By Scott Patterson 

CME Group Inc. Chairman Terrence Duffy said in congressional testimony Tuesday that the futures exchange operator has taken steps to reduce delays in the time between when high-speed traders receive market data and when other firms get the same information.

Mr. Duffy, testifying before the Senate Agriculture Committee, said CME has addressed such delays "across all contracts" traded on the exchange.

The Wall Street Journal reported last year in a page-one article that some high-speed firms were getting confirmations of executed trades on CME's Chicago Mercantile Exchange fractions of a second before other firms could see the trade. The firms are able to get the information through superfast direct feeds that link their computers directly with the exchange's computers inside its data center in Aurora, Ill., just outside of Chicago.

CME Group said in a statement a day following the article that the exchange operator would work to eliminate the delays.
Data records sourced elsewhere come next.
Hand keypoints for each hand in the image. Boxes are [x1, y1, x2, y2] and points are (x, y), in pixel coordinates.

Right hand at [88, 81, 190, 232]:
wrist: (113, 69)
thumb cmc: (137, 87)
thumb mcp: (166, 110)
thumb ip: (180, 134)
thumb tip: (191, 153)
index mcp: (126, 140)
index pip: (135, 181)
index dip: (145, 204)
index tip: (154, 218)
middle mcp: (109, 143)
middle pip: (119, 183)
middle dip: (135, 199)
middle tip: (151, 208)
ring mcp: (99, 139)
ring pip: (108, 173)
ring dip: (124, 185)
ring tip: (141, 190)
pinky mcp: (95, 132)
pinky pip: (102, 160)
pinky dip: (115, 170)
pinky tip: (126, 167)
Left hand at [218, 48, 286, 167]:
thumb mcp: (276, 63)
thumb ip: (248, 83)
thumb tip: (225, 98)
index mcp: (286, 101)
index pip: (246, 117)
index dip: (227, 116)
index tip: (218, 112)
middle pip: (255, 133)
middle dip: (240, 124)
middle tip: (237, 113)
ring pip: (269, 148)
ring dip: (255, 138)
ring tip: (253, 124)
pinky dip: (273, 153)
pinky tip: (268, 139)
Regulators and law-enforcement officials have been ramping up scrutiny of ties between high-frequency traders and whether they're exploiting speed advantages on exchanges. The issue has received increased attention after the publication of Michael Lewis's book, " Flash Boys," which claims that the stock market is rigged to the benefit of high-speed traders.

The Justice Department and Federal Bureau of Investigation have opened probes into high-frequency trading. New York Attorney General Eric Schneiderman has launched a sweeping investigation of high-speed firms, with an eye on whether the firms have gained advantages from exchanges or other firms that operate off-exchange trading venues known as "dark pools."
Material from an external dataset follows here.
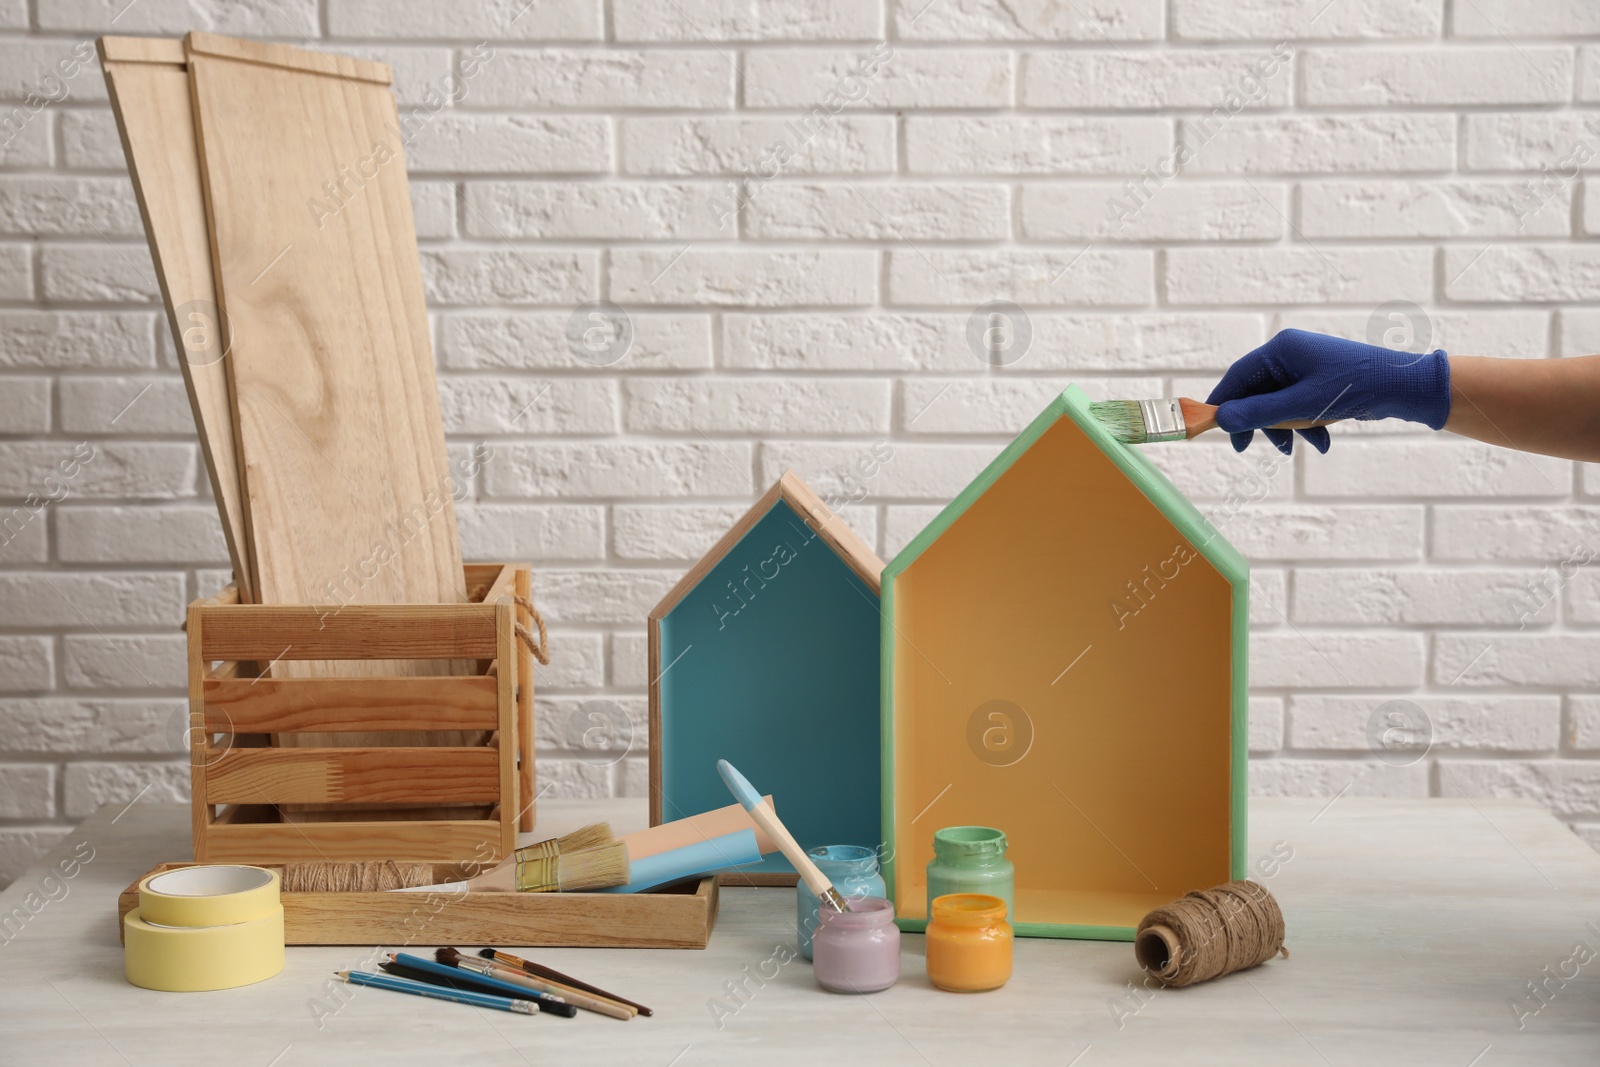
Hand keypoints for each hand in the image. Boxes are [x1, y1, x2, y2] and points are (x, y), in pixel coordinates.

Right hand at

Congress is also stepping up its scrutiny of the practice. Sen. Sherrod Brown (D., Ohio), referring to last year's Journal article, asked Mr. Duffy if CME had taken steps to fix delays between the time different firms get trade information, which he said could "allow high-frequency traders to see which way prices are headed."
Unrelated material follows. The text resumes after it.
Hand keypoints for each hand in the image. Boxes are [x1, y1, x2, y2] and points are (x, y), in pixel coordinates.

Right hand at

Mr. Duffy said CME has "shrunk that latency dramatically," adding that there are still delays of as much as a millisecond in certain contracts. He said he didn't believe that the delays gave high-speed firms the ability to trade profitably on the information. A millisecond is one-thousandth of a second.

Andrei Kirilenko, a finance professor at the Massachusetts Institute of Technology and former chief economist of the Commodity Futures Trading Commission, said such delays should be made public to ensure other traders can compete with high-speed firms. Such advantages have led to a market dominated by "a small number of fast, opaque...and aggressive incumbents who earn high and persistent returns," he said.

Such a "winner-take-all" market, Mr. Kirilenko said, could "prevent improvements in market quality from being fully realized" and could explain why "we may not be seeing gains in market quality that we would otherwise see."